Another report on that same Newsnight broadcast on Wednesday reported from Greece on the sense of despair spreading through the population: almost every social class and almost every age group has had its expectations and assumptions about life turned upside down by the current crisis. Something must be done to change this, was the heavy overtone, if society in Greece is to be saved.
But imagine the consequences of an attempt to leave the euro, if there was a serious attempt to prevent money from leaving the country. Greece would be returned to a cash economy. How bad would that be? Here’s a simple test.
How much money do you, the reader of this blog, have available in cash right this moment? Could you feed yourself and your family on that? Could you fill the tank of your car with petrol? How long before you run financially, or literally, dry? Greece leaving the euro would do this to 10 million people. And we think that the current impact on Greek society is bad.
And such an experience would not be confined only to Greece. People in other eurozone countries afflicted by austerity might fear the same result and move their money abroad to safer havens. Collapse in Greece would be followed in Portugal and elsewhere. This is not a problem that can be confined to one country.

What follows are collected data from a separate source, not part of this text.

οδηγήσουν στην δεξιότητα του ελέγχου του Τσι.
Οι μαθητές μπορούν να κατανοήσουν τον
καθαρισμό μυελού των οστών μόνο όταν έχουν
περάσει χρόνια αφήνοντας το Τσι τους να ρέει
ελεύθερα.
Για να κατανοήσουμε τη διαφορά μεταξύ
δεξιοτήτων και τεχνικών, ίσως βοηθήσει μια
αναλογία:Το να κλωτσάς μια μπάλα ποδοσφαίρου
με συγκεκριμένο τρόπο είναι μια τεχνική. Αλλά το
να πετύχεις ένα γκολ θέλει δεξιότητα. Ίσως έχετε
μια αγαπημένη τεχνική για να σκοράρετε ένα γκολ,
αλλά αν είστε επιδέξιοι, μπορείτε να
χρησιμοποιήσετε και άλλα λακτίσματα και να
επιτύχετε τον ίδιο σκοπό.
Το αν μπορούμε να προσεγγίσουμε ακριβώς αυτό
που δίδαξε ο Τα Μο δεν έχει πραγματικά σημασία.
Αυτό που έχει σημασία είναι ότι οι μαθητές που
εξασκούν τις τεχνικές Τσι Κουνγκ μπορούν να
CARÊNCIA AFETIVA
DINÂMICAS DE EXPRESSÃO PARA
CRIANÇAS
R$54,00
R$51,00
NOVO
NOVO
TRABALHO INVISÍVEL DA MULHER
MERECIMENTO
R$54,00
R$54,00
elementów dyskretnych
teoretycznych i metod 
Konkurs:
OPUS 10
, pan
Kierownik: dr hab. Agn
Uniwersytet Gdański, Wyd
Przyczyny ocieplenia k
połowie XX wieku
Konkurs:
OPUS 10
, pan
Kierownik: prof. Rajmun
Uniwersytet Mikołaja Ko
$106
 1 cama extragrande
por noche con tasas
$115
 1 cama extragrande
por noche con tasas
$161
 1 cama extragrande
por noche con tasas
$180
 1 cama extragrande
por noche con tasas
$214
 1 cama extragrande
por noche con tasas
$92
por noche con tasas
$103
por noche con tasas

Of course, that Newsnight report was not wrong in that Greece is finding austerity unbearable. That is why thoughts are turning to how Greece can default, within the euro. Not a disorderly repudiation of all debt, but an agreed writedown of some debt as part of an overall package of reforms. Think of it more as a voluntary arrangement than as bankruptcy.
But even if there is a route to easing the problem of Greece while also saving the eurozone as a whole, there is no guarantee that such a route will be followed. There are 17 member states in the euro, each one of which would have to give some form of agreement to whatever is proposed. In any of them, there might be a reason why the likely solution cannot be accepted.
Perhaps it turns out to be because of an ideological attachment to what some people think of as national sovereignty, maybe there is an ideological desire to punish reckless debtors, possibly there is a political crisis for an entirely unconnected reason that nevertheless holds up any decision-making. A political system that requires unanimous and timely agreement within 17 different countries is going to be vulnerable.
But if there is no guarantee that things will work, it is also true that that there is no guarantee that things will fail. The consequences of failure to save Greece, or to save the euro, are so severe that, surely, the national governments will make an effort to succeed. Even the British government, in the person of Eurosceptic Chancellor of the Exchequer George Osborne, is urging that whatever steps are necessary, are taken.
Peter Oborne’s certainty that Greece is doomed is misplaced. It might turn out that way, but it is far from certain. And if Greece can agree a partial default within the euro, along the lines and for the reasons set out above, it is not the Commission spokesperson that will be looking the idiot.